## PROBLEMS TO SOLVE:
1/ Please condense the paragraph of the tourism passage that begins "However, this can be a less serious issue" into a bulleted list that keeps its main facts.
2/ Rewrite the lines in the records between the line holding "Государство обязано обеспечивать" and the line holding "y, z którymi", inclusive, as a Markdown table with the columns n (row number) and Line. Skip blank lines and leave out the pictures.

## PAGE EXCERPT:
-------------------------

Furthermore, a lower level of
ILTA can provide risks for the sustainability of tourist inflows and earnings. Further, low
ILTA implies that “the tourism basket” consists of tourist inflows from poor countries, and this sort of tourism partner can increase barriers due to its instability. For example, if a poor tourism partner faces a financial or political crisis, the people live in such a country that can easily postpone or forego their international tourism demand due to the uncertainty or rising of the real value of their exchange rate (i.e., depreciation of local currency). In addition, demand for international tourism is elastic; that is, the income elasticity of international tourism demand is higher than one [
37]. This issue can also be related to the evidence that households in low-income countries have a limited budget for tourism spending, and thus they can easily postpone or forego the demand for international tourism, since their main spending has to be on “compulsory goods and services” (e.g., clothing, food, housing, health, etc.).
However, this can be a less serious issue for the international tourism demand of high-income countries. For instance, the average tourism budget in high-income countries is generally greater than the average tourism budget in low-income countries. The price stability and other kinds of uncertainties can also be successfully tolerated in high-income economies due to their strong institutional set up (e.g., bureaucracy quality, central bank independence, less-corruption, etc.). For all of these reasons, it can be suggested that attracting tourists from high-income economies will be more beneficial for a host country. In other words, a higher level of income level of a country’s tourism basket can be crucial in providing a sustainable tourism market, especially for countries whose economic growth depends on substantial tourism earnings.

-------------------------

## LISTED RECORDS:
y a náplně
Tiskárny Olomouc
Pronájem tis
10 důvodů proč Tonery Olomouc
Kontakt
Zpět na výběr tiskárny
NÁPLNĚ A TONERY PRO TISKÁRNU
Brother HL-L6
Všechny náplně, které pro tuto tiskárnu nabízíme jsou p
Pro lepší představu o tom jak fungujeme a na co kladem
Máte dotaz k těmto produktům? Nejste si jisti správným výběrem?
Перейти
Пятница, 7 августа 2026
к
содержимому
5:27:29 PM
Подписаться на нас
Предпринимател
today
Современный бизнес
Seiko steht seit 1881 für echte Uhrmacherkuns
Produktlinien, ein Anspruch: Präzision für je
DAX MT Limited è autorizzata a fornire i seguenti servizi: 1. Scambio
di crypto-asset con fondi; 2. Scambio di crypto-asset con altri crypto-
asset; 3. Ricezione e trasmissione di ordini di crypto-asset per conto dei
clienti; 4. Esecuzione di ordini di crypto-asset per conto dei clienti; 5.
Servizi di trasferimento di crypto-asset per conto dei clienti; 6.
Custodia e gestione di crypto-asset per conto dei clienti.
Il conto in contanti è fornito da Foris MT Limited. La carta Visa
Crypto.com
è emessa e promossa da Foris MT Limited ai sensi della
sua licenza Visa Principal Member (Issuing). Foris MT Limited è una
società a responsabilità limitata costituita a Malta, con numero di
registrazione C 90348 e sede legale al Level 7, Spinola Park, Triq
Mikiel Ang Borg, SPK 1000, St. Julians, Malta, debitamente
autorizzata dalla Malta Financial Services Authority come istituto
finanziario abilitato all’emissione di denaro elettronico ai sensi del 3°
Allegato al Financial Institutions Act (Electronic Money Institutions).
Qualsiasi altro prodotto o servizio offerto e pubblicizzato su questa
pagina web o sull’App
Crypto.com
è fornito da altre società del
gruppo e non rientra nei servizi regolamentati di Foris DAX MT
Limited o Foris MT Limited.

-------------------------

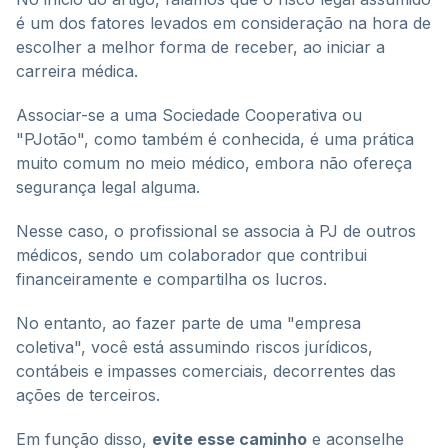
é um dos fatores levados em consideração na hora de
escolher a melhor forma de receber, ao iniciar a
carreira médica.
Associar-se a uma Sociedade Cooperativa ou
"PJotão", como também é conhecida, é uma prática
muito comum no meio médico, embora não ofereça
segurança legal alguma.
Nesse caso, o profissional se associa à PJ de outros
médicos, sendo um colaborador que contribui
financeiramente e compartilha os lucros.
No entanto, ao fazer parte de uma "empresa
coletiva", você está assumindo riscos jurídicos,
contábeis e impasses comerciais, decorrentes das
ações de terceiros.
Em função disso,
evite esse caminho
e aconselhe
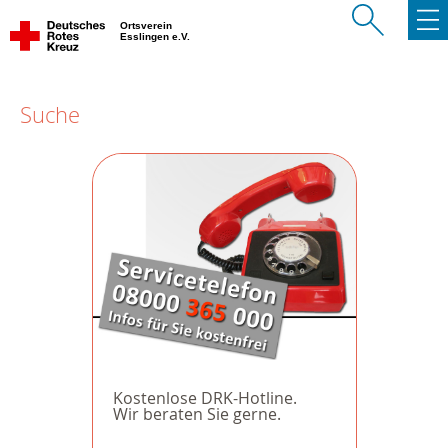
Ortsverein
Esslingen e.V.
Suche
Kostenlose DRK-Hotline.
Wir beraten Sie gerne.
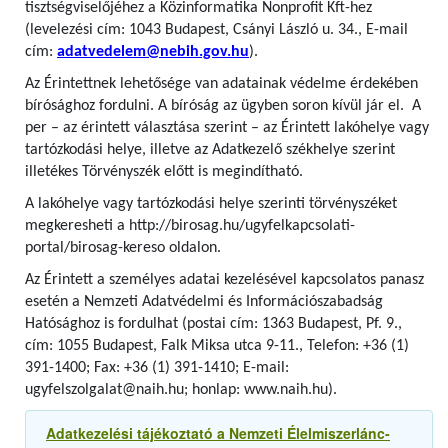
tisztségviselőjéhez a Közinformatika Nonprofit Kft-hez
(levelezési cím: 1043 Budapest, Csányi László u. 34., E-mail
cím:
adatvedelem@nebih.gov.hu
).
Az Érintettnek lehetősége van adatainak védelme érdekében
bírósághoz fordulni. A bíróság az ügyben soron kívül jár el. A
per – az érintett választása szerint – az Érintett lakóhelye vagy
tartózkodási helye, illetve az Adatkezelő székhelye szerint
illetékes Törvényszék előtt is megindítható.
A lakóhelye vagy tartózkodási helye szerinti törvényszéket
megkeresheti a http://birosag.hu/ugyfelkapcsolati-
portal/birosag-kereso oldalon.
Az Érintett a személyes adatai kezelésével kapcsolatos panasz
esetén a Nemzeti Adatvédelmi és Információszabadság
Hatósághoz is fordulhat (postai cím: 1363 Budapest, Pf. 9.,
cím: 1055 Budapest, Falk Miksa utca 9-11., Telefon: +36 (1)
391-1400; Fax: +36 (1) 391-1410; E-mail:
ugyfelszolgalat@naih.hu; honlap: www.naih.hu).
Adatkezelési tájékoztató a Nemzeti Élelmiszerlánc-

-------------------------

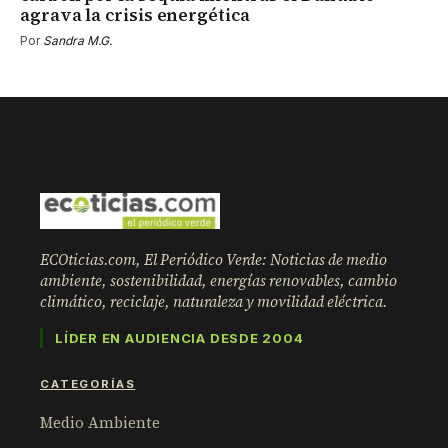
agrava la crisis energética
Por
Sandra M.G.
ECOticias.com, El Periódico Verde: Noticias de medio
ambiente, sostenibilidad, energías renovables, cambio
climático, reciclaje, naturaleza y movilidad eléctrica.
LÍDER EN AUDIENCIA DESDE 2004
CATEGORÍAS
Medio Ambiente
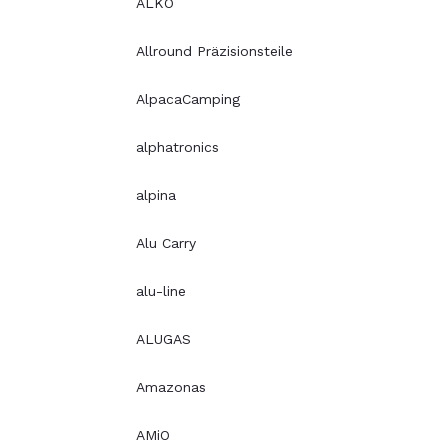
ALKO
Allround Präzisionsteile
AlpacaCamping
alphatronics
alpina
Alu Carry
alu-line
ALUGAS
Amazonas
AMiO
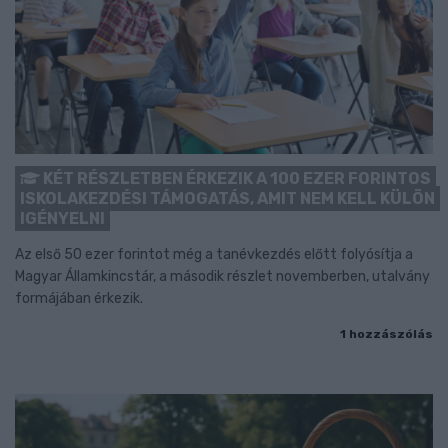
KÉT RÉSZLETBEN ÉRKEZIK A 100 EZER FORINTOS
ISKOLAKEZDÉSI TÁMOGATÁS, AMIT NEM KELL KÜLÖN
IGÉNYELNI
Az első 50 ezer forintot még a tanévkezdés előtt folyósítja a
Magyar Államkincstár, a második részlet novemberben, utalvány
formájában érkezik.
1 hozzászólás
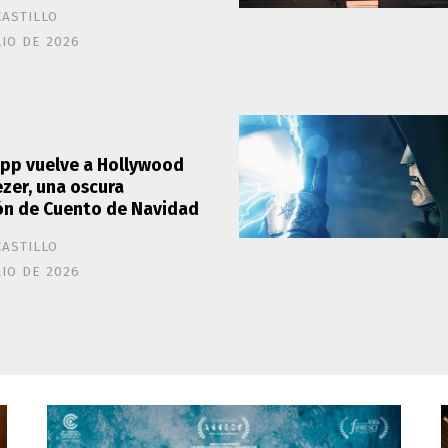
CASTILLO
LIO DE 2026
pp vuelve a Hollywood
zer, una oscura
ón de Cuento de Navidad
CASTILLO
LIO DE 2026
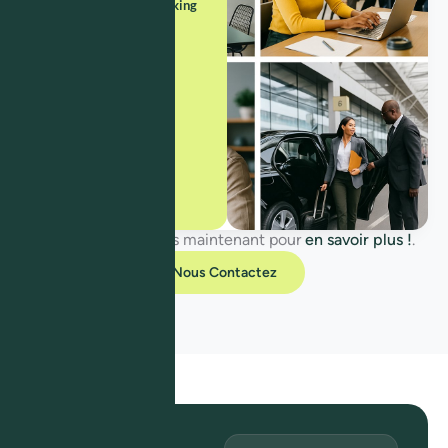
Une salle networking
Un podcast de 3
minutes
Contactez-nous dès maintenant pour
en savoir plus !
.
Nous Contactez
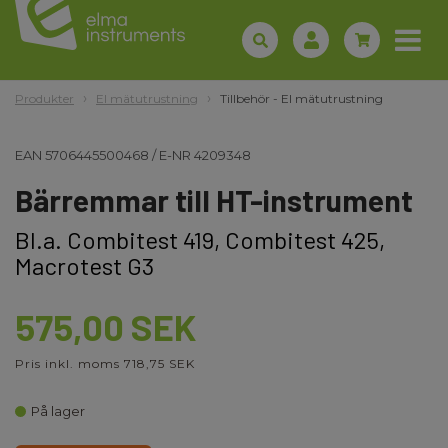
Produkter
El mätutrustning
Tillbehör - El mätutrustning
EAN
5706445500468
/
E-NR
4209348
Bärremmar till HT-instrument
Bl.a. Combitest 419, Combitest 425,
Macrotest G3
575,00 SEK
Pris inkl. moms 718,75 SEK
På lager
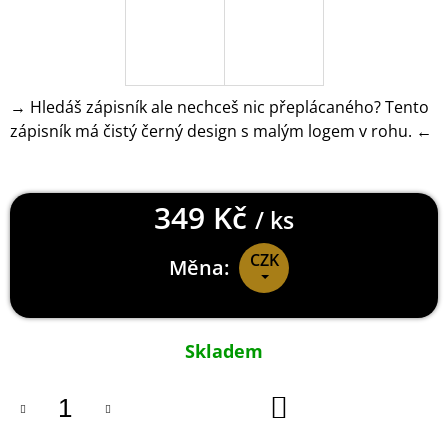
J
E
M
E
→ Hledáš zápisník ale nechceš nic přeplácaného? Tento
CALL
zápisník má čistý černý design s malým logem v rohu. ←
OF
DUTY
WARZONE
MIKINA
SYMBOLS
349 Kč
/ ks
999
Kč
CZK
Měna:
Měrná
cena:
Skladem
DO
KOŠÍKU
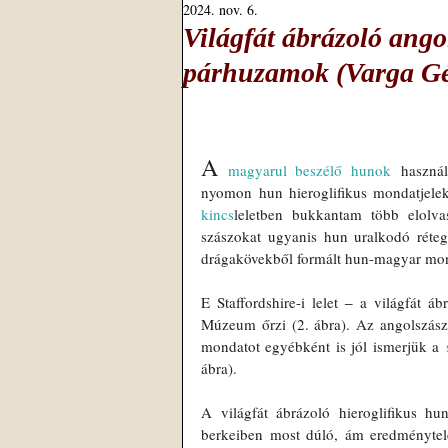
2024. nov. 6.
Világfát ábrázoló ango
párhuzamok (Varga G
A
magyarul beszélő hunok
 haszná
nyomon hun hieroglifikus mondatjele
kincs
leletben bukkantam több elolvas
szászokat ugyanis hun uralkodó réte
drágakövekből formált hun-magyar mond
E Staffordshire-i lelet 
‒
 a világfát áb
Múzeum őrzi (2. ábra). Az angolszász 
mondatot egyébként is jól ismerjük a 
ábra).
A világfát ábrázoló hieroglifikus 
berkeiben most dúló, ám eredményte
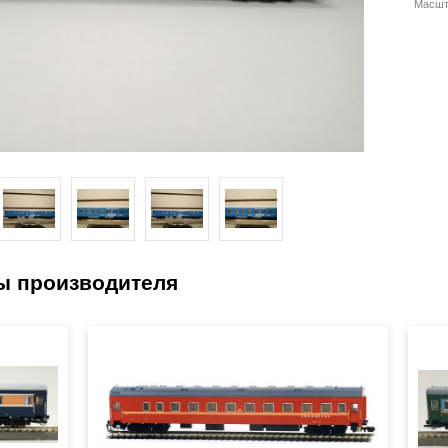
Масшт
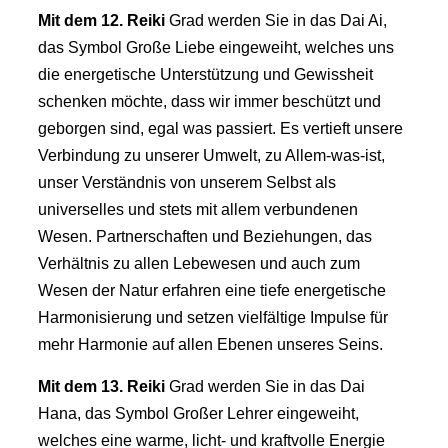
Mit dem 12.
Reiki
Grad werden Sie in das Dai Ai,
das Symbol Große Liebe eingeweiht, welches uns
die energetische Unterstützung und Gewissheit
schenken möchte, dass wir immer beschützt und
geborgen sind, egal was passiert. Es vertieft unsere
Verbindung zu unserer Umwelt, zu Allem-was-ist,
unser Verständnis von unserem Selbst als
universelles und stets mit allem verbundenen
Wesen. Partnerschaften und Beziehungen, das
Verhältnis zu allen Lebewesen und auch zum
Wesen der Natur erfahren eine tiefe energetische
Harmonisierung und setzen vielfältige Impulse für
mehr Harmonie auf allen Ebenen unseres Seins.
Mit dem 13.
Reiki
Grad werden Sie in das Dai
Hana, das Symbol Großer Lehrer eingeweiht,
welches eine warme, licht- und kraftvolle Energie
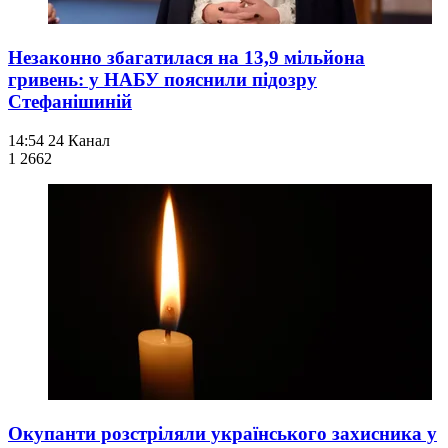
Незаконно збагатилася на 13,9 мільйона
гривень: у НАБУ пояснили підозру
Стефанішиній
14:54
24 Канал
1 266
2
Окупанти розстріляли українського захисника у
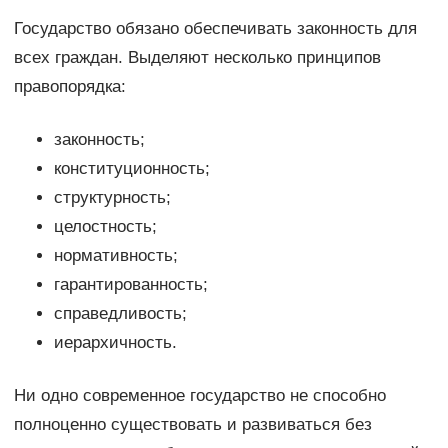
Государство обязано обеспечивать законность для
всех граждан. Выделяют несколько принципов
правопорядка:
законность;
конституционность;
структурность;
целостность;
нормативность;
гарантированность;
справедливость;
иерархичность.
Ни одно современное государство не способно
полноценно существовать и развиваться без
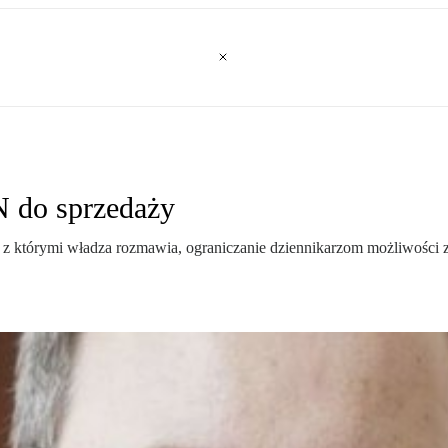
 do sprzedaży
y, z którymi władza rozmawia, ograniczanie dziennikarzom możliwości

-------------------------

## ANSWERS BY ITEM:
1/
- The issue is less serious for the international tourism demand of high-income countries.
- Their average tourism budget is generally larger than that of low-income countries.
- Their strong institutions (e.g., bureaucracy quality, central bank independence, less corruption) let them tolerate price instability and other uncertainties.
- Attracting tourists from high-income economies is therefore more beneficial for a host country.
- A higher income level in a country's tourism basket can be crucial for a sustainable tourism market, especially for countries whose economic growth depends on substantial tourism earnings.

2/
| n | Line |
|---|---|
| 1 | Государство обязано обеспечивать законность для |
| 2 | всех граждан. Выделяют несколько принципов |
| 3 | правопорядка: |
| 4 | законность; |
| 5 | конституционность; |
| 6 | структурность; |
| 7 | целостность; |
| 8 | нормативность; |
| 9 | гарантированность; |
| 10 | справедливость; |
| 11 | иерархичность. |
| 12 | Ни одно современное государство не способно |
| 13 | полноценно существовать и развиваться без |
| 14 |  do sprzedaży |
| 15 | y, z którymi władza rozmawia, ograniczanie dziennikarzom możliwości |